◆ Requisitos:
Informe, copiando-as por inteiro, todas as linhas abaixo que contêm a palavra "indented".

== == ==

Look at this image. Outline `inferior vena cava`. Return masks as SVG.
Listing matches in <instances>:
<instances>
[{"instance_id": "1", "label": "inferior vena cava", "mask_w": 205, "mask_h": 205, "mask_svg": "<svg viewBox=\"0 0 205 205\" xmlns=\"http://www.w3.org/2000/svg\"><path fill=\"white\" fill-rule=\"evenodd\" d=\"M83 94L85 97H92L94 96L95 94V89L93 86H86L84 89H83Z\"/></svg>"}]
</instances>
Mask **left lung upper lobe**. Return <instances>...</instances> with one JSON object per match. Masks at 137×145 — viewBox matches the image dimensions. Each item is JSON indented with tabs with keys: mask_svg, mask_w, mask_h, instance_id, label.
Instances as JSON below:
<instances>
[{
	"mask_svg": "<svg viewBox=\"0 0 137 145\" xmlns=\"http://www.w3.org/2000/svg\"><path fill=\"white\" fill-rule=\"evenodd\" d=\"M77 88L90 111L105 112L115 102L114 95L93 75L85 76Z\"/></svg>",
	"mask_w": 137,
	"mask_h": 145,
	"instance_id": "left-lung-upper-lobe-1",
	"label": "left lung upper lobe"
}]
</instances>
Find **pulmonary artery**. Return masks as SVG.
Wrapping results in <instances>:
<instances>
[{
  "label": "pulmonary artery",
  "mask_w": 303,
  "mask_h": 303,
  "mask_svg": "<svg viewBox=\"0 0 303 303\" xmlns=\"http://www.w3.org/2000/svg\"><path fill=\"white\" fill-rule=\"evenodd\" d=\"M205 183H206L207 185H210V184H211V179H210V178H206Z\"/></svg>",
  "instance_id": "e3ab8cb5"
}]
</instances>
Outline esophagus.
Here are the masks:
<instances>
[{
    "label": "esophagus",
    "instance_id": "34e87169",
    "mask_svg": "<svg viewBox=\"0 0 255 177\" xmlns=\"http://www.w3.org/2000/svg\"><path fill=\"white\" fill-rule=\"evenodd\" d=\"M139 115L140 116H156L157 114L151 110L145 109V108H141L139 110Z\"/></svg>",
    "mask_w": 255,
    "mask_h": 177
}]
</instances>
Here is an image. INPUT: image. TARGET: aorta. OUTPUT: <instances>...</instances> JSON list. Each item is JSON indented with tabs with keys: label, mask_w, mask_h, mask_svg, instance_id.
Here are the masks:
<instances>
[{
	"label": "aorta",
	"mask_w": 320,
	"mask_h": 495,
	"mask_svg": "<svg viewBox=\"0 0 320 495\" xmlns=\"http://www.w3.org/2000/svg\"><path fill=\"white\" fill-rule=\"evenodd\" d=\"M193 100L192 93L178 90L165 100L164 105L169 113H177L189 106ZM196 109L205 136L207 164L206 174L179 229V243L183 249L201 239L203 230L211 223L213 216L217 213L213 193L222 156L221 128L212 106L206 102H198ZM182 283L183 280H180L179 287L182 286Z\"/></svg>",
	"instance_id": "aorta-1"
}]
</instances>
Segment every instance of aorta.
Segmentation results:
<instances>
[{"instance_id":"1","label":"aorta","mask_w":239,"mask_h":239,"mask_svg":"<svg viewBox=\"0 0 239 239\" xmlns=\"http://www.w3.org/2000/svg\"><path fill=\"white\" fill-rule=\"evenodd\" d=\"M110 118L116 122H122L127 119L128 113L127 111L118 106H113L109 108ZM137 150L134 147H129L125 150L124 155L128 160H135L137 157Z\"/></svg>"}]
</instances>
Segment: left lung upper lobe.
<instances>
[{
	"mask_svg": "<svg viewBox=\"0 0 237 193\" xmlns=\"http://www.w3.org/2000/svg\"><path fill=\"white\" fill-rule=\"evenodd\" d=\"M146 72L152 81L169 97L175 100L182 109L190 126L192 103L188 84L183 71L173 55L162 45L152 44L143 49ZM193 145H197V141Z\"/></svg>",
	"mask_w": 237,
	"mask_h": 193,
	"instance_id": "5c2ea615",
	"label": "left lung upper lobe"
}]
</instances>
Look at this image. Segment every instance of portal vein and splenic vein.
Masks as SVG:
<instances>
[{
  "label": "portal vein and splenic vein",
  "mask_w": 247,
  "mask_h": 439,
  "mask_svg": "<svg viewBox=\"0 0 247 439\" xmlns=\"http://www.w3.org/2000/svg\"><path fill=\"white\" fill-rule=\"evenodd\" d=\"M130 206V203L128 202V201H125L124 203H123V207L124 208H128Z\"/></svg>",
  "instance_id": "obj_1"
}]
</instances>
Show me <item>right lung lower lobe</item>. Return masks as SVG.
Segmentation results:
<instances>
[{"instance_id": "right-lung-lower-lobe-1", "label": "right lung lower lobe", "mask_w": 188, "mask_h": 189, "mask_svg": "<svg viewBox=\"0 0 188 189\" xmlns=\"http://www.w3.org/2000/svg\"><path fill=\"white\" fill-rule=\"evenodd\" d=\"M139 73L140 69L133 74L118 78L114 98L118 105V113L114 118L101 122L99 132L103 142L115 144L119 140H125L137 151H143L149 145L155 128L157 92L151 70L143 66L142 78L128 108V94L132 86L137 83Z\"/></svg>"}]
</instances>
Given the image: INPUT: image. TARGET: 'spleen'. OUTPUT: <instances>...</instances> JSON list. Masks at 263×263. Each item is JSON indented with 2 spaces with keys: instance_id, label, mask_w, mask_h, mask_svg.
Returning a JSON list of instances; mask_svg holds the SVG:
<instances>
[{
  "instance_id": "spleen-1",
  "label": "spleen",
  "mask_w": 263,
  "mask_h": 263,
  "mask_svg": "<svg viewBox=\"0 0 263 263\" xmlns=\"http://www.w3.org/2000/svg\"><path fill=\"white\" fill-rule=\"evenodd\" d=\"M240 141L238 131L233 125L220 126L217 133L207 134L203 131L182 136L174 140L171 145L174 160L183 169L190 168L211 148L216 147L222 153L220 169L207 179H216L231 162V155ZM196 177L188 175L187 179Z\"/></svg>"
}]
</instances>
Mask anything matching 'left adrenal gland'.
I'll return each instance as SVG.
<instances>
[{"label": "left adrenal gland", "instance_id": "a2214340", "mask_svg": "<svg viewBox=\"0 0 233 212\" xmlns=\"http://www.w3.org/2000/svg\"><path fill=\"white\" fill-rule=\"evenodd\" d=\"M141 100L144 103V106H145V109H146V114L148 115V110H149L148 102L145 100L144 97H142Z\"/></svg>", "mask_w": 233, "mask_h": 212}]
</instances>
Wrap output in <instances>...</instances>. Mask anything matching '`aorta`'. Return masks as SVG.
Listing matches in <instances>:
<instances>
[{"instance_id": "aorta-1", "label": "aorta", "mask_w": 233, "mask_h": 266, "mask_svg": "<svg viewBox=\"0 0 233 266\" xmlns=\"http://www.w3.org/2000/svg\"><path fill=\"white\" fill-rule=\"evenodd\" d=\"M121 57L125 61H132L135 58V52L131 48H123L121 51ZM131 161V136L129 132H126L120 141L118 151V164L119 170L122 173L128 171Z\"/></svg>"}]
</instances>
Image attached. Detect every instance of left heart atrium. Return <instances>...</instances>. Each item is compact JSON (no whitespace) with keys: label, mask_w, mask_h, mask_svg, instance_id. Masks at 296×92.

== == ==

◆ Resultado do exercício:
Mask **left lung upper lobe**. Return <instances>...</instances> with one JSON object per match. Masks at 137×145 — viewBox matches the image dimensions. Each item is JSON indented with tabs with keys: mask_svg, mask_w, mask_h, instance_id, label.
Here is an image. INPUT: image. TARGET: aorta. OUTPUT: <instances>...</instances> JSON list. Each item is JSON indented with tabs with keys: label, mask_w, mask_h, mask_svg, instance_id.
Given the image: INPUT: image. TARGET: 'spleen'. OUTPUT: <instances>...</instances> JSON list. Masks at 263×263. Each item is JSON indented with 2 spaces with keys: instance_id, label, mask_w, mask_h, mask_svg.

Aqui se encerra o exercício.